The Edward L. Doheny Jr. Memorial Library, University of Southern California (USC) campus, Los Angeles, California.
With the Youth Triumphant fountain by Frederick William Schweigardt in left foreground.
The Edward L. Doheny Jr. Memorial Library, University of Southern California (USC) campus, Los Angeles, California. With the Youth Triumphant fountain by Frederick William Schweigardt in left foreground.

University of Southern California

educationculturehistory
3 min read

When Robert M. Widney persuaded enough investors and clergy to found a university in the dusty village of Los Angeles in 1880, the city had no reliable water supply, no transcontinental railroad connection, and a population that would fit comfortably in a modest modern football stadium. The University of Southern California's first graduating class in 1884 had three students. Today the university enrolls more than 47,000 students, has produced 326 Olympic medals, and runs the most influential film school in the world. The distance between those two endpoints is American ambition expressed in institutional form.

Founded Before the Boom

USC predates the railroad connection that would transform Los Angeles from a small town into a major city.

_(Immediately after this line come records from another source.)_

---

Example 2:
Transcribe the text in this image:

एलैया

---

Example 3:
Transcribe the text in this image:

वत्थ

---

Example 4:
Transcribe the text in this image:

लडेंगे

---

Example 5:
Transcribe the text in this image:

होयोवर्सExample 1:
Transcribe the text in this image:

When the Southern Pacific reached Los Angeles in 1876 and the Santa Fe in 1885, the city's population exploded — but USC was already there, already teaching, already committed to becoming something significant in a place that had not yet decided what it was going to be.

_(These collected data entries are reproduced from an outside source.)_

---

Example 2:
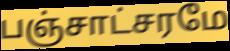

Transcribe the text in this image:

பஞ்சாட்சரமே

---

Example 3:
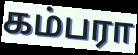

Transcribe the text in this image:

கம்பரா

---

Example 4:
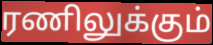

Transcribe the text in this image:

The founding in 1880 makes USC the oldest private research university in California, a distinction it holds over institutions that would later outrank it in various measures. The campus that was established in what is now called University Park, south of downtown, has expanded dramatically from its original footprint while maintaining its position as one of the anchors of the neighborhood — a relationship between an institution and its surroundings that has been complicated and contested at various points across 140 years.

The School That Made Hollywood

The USC School of Cinematic Arts is the oldest and, by most measures, the most influential film school in the world. Its alumni include George Lucas, Ron Howard, Robert Zemeckis, and John Carpenter — directors who between them shaped the blockbuster era of American cinema. The school has been a pipeline between education and industry in a way that reflects its geographic proximity to the studios and its deep institutional relationships with them.

In 2006, George Lucas donated $175 million to the School of Cinematic Arts, the largest gift in the school's history. The donation funded a new campus for the school and reflected Lucas's conviction that film education requires resources commensurate with the industry it serves. The resulting facilities — designed to house both traditional filmmaking education and the digital production tools that have transformed the industry — set a standard that other film programs have aspired to match.

Science, Medicine, and a Nobel Prize

USC's academic profile extends well beyond its famous alumni in the entertainment industry. The university's medical school and hospital complex — Keck Medicine of USC — anchors a health sciences enterprise that serves one of the most medically complex urban populations in the country. Its research programs span the physical and biological sciences, engineering, social science, and the humanities.

George Olah, a professor in USC's chemistry department, was awarded the Nobel Prize in Chemistry in 1994 for his work on carbocations — a fundamental contribution to organic chemistry with applications in fuel processing and pharmaceutical synthesis. Olah's career at USC exemplified the research university's core function: pursuing knowledge whose applications cannot always be predicted, conducted by people given the institutional support to follow their questions wherever they lead.

Athletics and the Olympic Record

USC's athletic program has accumulated 107 NCAA team championships — more than any other program in the country by some measures — and its Olympic record is extraordinary. More than 512 USC Olympians have combined for 326 medals across the modern games, a number that reflects both the university's scale and its geographic situation in Southern California, where weather and facilities support year-round training in virtually every Olympic sport.

The Trojans have won national championships in football, baseball, swimming, tennis, water polo, beach volleyball, and track and field, among others. The football program's legacy is particularly deep — sixteen national championships, seven Heisman Trophy winners — though it has occupied a more complicated space in recent decades as the program has navigated the same pressures that confront college athletics broadly. The athletic success and the academic research enterprise exist in the same institution, connected by the Trojan identity that the university markets to alumni and the city alike.

From the Air

The USC University Park campus sits at approximately 34.022 N, 118.285 W, just south of downtown Los Angeles. The campus is visible from the air as a dense cluster of red-brick buildings in an urban neighborhood. The Los Angeles Memorial Coliseum, where USC plays home football games and where the 1932 and 1984 Olympic Games were held, sits immediately adjacent to the campus. Los Angeles International Airport (KLAX) lies approximately 12 miles to the southwest.